Conservative management results in a longer stay of the mother in the hospital that might cause additional issues for the family. Also a complete bed rest for the mother for days on end may be a health concern for the mother herself that might complicate things further. Moreover the chances of the mother as well as the fetus contacting infections increases that makes the rate of morbidity and mortality even higher. There has been an increasing trend shifting towards the active management due to the complications that the conservative management brings with it. Many are of the view to not prolong the latency and the pregnancy further once the uterine contractions start after the amniotic membrane ruptures remote to term. Conservative does bring a number of complications with it but there is an increased chance that the fetus delivered prematurely might not be able to survive due to the neonatal morbidities and the complications that come with them. With conservative management, the risks of infection in the placenta increases, as well as that of chorioamnionitis for which it is advised to opt for the active management and deliver the infant soon after the contractions start or even with the artificial induction of the uterine contractions. However, if there is no sign of active infection in the mother, conservative management is usually a better option if the fetal tests for pulmonary maturity come out as negative. In case of fetal immaturity, the risks of RDS and other complications rises exponentially if active management is done to deliver the infant.

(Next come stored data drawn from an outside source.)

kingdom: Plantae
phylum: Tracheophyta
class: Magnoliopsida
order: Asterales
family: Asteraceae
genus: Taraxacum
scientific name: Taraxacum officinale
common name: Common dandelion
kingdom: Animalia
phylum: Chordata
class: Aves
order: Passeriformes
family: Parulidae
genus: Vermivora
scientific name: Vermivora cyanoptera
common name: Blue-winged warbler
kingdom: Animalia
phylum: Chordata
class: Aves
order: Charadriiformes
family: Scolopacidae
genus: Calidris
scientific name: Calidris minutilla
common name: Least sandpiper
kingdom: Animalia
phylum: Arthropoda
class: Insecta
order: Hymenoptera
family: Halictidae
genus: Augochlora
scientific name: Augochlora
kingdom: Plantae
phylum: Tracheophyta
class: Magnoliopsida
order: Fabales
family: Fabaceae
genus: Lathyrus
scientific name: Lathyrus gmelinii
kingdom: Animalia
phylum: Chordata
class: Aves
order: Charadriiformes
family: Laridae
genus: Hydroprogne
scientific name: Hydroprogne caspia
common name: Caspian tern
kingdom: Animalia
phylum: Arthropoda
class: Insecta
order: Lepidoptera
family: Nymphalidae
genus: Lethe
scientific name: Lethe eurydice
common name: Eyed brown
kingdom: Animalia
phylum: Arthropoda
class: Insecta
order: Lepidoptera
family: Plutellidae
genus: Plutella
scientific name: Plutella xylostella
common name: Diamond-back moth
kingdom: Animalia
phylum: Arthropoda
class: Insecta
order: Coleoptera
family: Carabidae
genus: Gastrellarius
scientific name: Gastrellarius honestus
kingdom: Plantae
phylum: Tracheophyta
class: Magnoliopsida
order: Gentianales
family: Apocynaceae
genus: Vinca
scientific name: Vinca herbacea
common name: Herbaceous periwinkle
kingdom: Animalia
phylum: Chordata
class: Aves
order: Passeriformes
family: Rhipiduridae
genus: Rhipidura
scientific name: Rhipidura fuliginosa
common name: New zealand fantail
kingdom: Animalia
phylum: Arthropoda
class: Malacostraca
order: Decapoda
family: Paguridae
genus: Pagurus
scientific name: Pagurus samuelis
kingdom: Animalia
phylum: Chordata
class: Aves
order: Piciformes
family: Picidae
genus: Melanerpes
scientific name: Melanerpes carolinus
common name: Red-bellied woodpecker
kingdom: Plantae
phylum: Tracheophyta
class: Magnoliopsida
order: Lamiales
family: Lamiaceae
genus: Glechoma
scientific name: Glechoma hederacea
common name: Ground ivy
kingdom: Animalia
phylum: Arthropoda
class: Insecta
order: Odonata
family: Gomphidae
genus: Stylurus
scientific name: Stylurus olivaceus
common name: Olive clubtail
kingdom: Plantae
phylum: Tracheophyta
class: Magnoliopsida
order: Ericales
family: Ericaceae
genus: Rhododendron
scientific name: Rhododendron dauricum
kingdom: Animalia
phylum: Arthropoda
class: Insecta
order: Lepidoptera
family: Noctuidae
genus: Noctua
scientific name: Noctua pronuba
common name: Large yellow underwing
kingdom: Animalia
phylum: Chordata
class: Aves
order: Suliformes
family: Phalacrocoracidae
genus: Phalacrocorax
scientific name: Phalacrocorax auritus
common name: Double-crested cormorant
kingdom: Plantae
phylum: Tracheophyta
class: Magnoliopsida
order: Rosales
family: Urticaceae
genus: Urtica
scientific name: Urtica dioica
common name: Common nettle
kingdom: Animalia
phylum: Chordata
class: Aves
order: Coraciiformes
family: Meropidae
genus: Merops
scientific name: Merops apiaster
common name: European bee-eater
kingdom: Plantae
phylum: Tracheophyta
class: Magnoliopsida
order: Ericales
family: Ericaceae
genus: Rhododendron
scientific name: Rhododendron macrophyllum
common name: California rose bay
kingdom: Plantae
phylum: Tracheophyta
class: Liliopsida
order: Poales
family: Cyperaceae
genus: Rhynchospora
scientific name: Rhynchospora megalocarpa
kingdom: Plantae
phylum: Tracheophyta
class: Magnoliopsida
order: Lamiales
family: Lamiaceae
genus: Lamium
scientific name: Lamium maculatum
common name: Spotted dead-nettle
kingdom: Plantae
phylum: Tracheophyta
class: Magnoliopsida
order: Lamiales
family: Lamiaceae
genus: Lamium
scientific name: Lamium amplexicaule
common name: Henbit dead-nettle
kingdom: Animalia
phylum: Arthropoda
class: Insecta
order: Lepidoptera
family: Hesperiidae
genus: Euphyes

They lead to neonatal morbidities and hence the death of the infant. For the periods of gestation from 34 to 37 weeks, the fetus usually has achieved pulmonary maturity and is able to avoid the complications that can arise due to RDS. Prolonging the latency is not advised if the there is no longer the need for fetus to develop any further. Doing so will only put the fetus under a higher risk of infection. Therefore, literature suggests that in case where the fetal maturity is reached, active management should be commenced to avoid unnecessary complications. Choice between active & conservative management in this duration remains controversial & no study provides a conclusive answer. Owing to increased incidence of lung problems seen at 34 weeks of gestation in our study, our opinion is that active management should be delayed at least until 35 weeks of gestation. The small number of cases, the comparison of results in three different centers were the main limitations of our study.

Conservative management of premature preterm rupture of membranes is more appropriate choice of management than active management in terms of better maternal and fetal outcomes, if decided earlier.